(Yicai Global) Aug. 15 -- Suzhou, Beijing and Tianjin are the three most livable cities in the Chinese mainland, according to a global list compiled by the London-based Economist Intelligence Unit.
A total of eight mainland cities made the 2018 list, which was published yesterday by the unit of The Economist newspaper. The EIU’s global livable city index comprises 140 municipalities, with indicators including stability, healthcare, culture, environment, education, and infrastructure.
Suzhou, a city famed for its classical Chinese gardens that lies to the west of Shanghai in Jiangsu province, was placed 74 on the list. It was joined by the Chinese capital Beijing (75), Tianjin (77), Shanghai (81), Shenzhen (82), Dalian (90), Guangzhou (95) and Qingdao (97).

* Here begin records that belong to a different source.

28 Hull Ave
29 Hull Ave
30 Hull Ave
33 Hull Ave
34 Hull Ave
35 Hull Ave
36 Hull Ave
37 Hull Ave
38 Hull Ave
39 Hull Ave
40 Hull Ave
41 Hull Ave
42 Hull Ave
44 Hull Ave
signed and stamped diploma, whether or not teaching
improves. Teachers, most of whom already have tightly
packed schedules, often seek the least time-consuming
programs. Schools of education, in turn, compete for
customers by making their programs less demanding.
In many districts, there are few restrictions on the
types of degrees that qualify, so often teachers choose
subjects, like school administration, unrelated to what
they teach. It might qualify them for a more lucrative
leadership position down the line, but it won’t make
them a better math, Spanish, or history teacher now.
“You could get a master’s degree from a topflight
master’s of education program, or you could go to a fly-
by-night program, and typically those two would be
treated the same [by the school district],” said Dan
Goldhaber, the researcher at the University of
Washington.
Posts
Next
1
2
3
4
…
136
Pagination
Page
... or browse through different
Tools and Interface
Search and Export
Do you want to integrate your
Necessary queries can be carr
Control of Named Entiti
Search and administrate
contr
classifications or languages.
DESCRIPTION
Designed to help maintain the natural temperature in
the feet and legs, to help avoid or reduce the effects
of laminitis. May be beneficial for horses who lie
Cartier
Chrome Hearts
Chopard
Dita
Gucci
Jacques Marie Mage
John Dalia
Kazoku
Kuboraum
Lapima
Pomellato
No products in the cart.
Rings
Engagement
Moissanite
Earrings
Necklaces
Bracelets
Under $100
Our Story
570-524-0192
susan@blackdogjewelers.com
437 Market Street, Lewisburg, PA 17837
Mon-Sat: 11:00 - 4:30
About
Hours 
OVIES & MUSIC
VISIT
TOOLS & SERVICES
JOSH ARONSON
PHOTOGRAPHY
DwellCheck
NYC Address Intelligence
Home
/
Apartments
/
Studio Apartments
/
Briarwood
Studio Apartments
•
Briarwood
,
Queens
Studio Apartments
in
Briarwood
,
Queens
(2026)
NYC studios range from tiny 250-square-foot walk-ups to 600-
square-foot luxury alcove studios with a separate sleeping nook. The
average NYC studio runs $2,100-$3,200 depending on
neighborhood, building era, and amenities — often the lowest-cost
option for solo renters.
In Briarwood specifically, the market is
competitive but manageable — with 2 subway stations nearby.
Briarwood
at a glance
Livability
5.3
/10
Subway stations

Vienna bounced Melbourne from the top global spot it had occupied for seven years. According to the EIU’s Global Liveability Index 2018, the top 10 habitable cities worldwide are:
1. Vienna, Austria
2. Melbourne, Australia
3. Osaka, Japan
4. Calgary, Canada
5. Sydney, Australia
6. Vancouver, Canada
7. Toronto, Canada and Tokyo, Japan
9. Copenhagen, Denmark
10. Adelaide, Australia
The old Hapsburg city of Vienna was given the burst it needed to breeze past Melbourne thanks to the ebbing risk of terrorist attacks against Western Europe combined with the Austrian capital’s low crime rate. It also became the first European city to top the ranking, the EIU said in its report.
European cities generally perform well, the EIU noted. Manchester in the UK ranked in 35th place, while London came in at 48. Among US cities, Honolulu showed the best leg to rank 23rd.
In Asia, the Japanese city of Osaka clinched the highest position by taking third place, followed by Tokyo in a dead heat with Toronto for seventh. The third Asian city is Hong Kong (35), followed by Singapore (37) and Seoul (59).
This also marks the best performance of Osaka and Tokyo in the EIU’s ranking over decades. The crime rate and public transportation there are continuing to improve, the EIU’s analysis shows, with their overall scores both topping 95 percent.